Hawai'i housing market likely to continue record sales pace
By Andrew Gomes
Advertiser Staff Writer
Thinking of selling your home? Please call.
Listings needed.
I have a serious cash buyer looking to purchase exclusively in your neighborhood!
Sell! Sell! Sell!
These are the pleas of some local real estate agents who have resorted to soliciting homeowners recently to increase inventory in select neighborhoods and help keep Hawai'i's real estate market expanding.
The urging, by direct mail and phone, is a sign the market is tightening after record sales years in 2001 and 2002 the best since 1990. But island real estate experts say they don't expect low inventory levels in some parts of the state to hold back 2003 from setting a third record for sales in more than a decade.
If the forecast is correct, Hawai'i's residential real estate market may defy a slowdown projected for the nation, and may continue the local expansion cycle for a seventh year.
"We're in our sixth year of expansion, which is unprecedented," said Herb Conley, co-managing director of Coldwell Banker Pacific Properties, the state's largest residential real estate firm.
Sales of existing homes on O'ahu this year through November were up 19.8 percent, to 8,478 homes and condos, from 7,075 for the first 11 months of 2001. Sales of new homes on O'ahu surged 33 percent during the first nine months of this year, to 1,725, up from 1,297 for the same period in 2001.
Conley says the market should remain strong through most of next year, and sales may finish with a total increase of 5 to 15 percent.
Michael Sklarz, a local economist and chief valuation officer for the national real estate data and technology firm Fidelity National Information Solutions, said he expects next year's expansion rate to be half what it ends up being this year.
"I think overall you're going to see strong levels of activity, so the main constraint is availability," Sklarz said. "I don't see where you'd get suddenly more inventory you can tap into."
Experts said sales levels will vary by neighborhood, with greater activity in Central and Leeward O'ahu and on the Neighbor Islands. Fewer sales will take place in Windward and East O'ahu, which led the runup in resales and are slowing down now.
Fueling expectations for continued (albeit slower) growth are forecasts for little change to interest rates at historic lows, continued modest price increases, strong interest by vacation-home buyers and more release of pent-up demand among local purchasers.

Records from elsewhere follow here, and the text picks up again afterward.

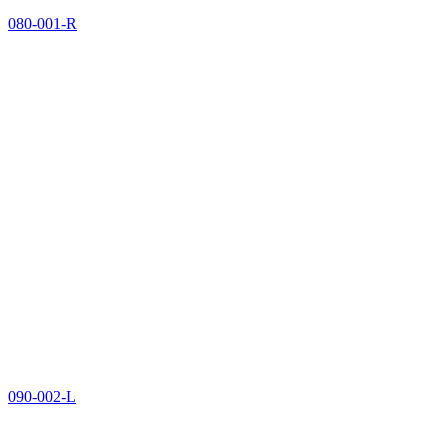
080-001-R
090-002-L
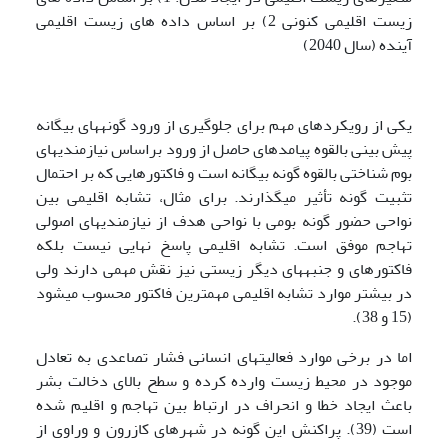
زیست اقلیمی کنونی 2) بر اساس داده های زیست اقلیمی
آینده (سال 2040)
یکی از رویکردهای مهم برای جلوگیری از ورود گونه­های بیگانه
پیش بینی بالقوه پیامدهای حاصل از ورود براساس نیازمندی­های
بوم شناختی بالقوه گونه بیگانه است و فاکتورهایی که بر احتمال
تثبیت گونه تأثیر می­گذارند. برای مثال، تشابه اقلیمی بین
نواحی حضور گونه بومی با نواحی هدف از نیازمندی­های اصولی
تهاجم موفق است. تشابه اقلیمی پاسخ نهایی نیست بلکه
فاکتورهای و جنبه­های دیگر زیستی نیز نقش مهمی دارند ولی
در بیشتر موارد تشابه اقلیمی مهمترین فاکتور محسوب می­شود
(15 و 38).
اما در برخی موارد فعالیت­های انسانی فشار تصاعدی به تعادل
موجود در محیط زیست وارده کرده و سطح بالای دخالت بشر
باعث ایجاد خطا و انحراف در ارتباط بین تهاجم و اقلیم شده
است (39). پراکنش این گونه در شهرهای کازرون و وراوی از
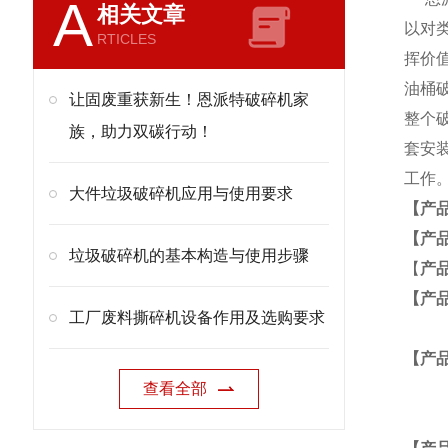
A
相关文章
以对
RTICLES
挥价
油桶
让固废重获新生！恩派特破碎机家
整个
族，助力双碳行动！
套安
工作
大件垃圾破碎机应用与使用要求
【产
【产
垃圾破碎机的基本构造与使用步骤
【
产
【产
工厂废料撕碎机设备作用及选购要求
【产
查看全部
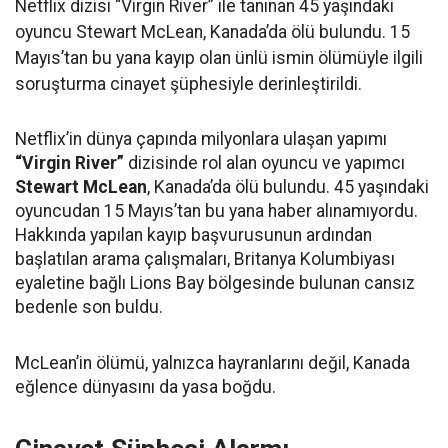
Netflix dizisi “Virgin River” ile tanınan 45 yaşındaki
oyuncu Stewart McLean, Kanada’da ölü bulundu. 15
Mayıs’tan bu yana kayıp olan ünlü ismin ölümüyle ilgili
soruşturma cinayet şüphesiyle derinleştirildi.
Netflix’in dünya çapında milyonlara ulaşan yapımı
“Virgin River”
dizisinde rol alan oyuncu ve yapımcı
Stewart McLean
, Kanada’da ölü bulundu. 45 yaşındaki
oyuncudan 15 Mayıs’tan bu yana haber alınamıyordu.
Hakkında yapılan kayıp başvurusunun ardından
başlatılan arama çalışmaları, Britanya Kolumbiyası
eyaletine bağlı Lions Bay bölgesinde bulunan cansız
bedenle son buldu.
McLean’in ölümü, yalnızca hayranlarını değil, Kanada
eğlence dünyasını da yasa boğdu.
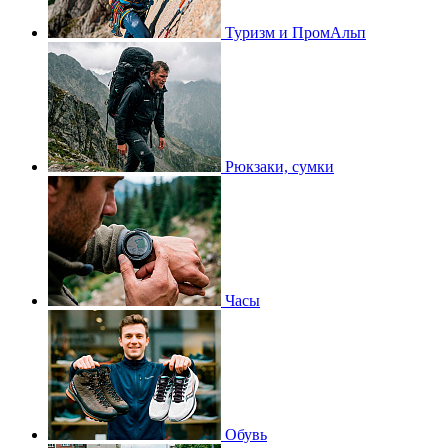
Туризм и ПромАльп
Рюкзаки, сумки
Часы
Обувь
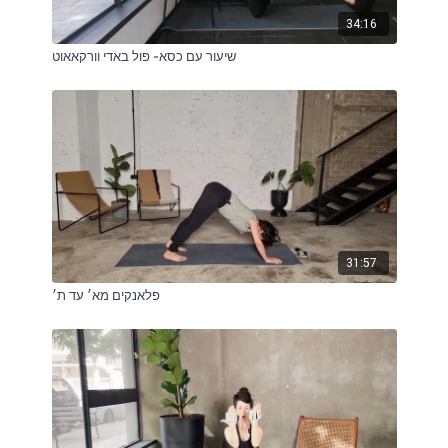
34:16
שיעור עם כסא- פול באדי וורקאאוט
31:57
פלאנקים מא׳ עד ת׳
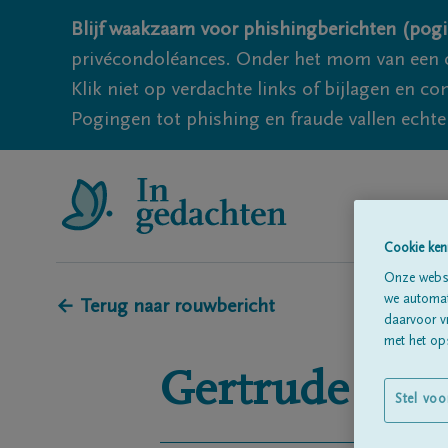
Blijf waakzaam voor phishingberichten (pogi
privécondoléances. Onder het mom van een c
Klik niet op verdachte links of bijlagen en 
Pogingen tot phishing en fraude vallen echter
Cookie ken
Onze websi
we automati
← Terug naar rouwbericht
daarvoor v
met het ops
Gertrude
RO
Stel voo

Ricky Cassiday, a research analyst for Prudential Locations, suspects new-home sales will be a bigger driver of the market, especially on the Neighbor Islands, where visitors are buying multimillion-dollar vacation homes instead of investing in a shaky stock market.
Boosting new-home construction on O'ahu will be continued development at Ko Olina, two residential high-rises scheduled to break ground in Honolulu, hundreds of new homes in Hawai'i Kai, and growth in Central O'ahu communities such as Ocean Pointe, 'Ewa by Gentry, Royal Kunia and Mililani.
Cassiday said new-home sales should help offset a possible topping out in sales of existing single-family homes in 2003. But the condominium resale market, which has had fewer years of expansion compared to the single-family market, may keep growing, he said.
Interest rates at near-record lows, which have been the primary motivator of purchasers, are not expected to move much in the year ahead.
The National Association of Realtors forecasts rates now at about 5.8 percent aren't likely to rise above 6.5 percent until the second half of 2003, reaching 6.8 percent by year's end. Sklarz said he doubts rates will move more than a half-percentage point up or down from present levels.
Home prices should continue moderate appreciation, which is one reason the expansion cycle has continued so many years in Hawai'i, analysts said.
Sales have been up for about six years, but prices began to rise more recently three years ago for single-family homes and two years ago for multi-family units, according to industry data.
The median single-family-home sales price at which half the homes sold for more and half less was $347,000 as of November. That was up 11.9 percent from $310,000 in November 2001, according to Honolulu Board of Realtors data. For condos, the median price was $160,000, up 17.2 percent from $136,500 during the comparable period of 2001.
Nationally, prices in 2003 are expected to rise about 4 percent, and the pace of sales is expected to decline about 4 percent, according to the National Association of Realtors.
Sklarz said Hawai'i's housing market has been detached from Mainland trends for years, and still has a lot of catching up to do after lagging behind stronger markets during most of the 1990s.
"Hawai'i had such a prolonged stagnant period ... this is just part of a big catch-up process."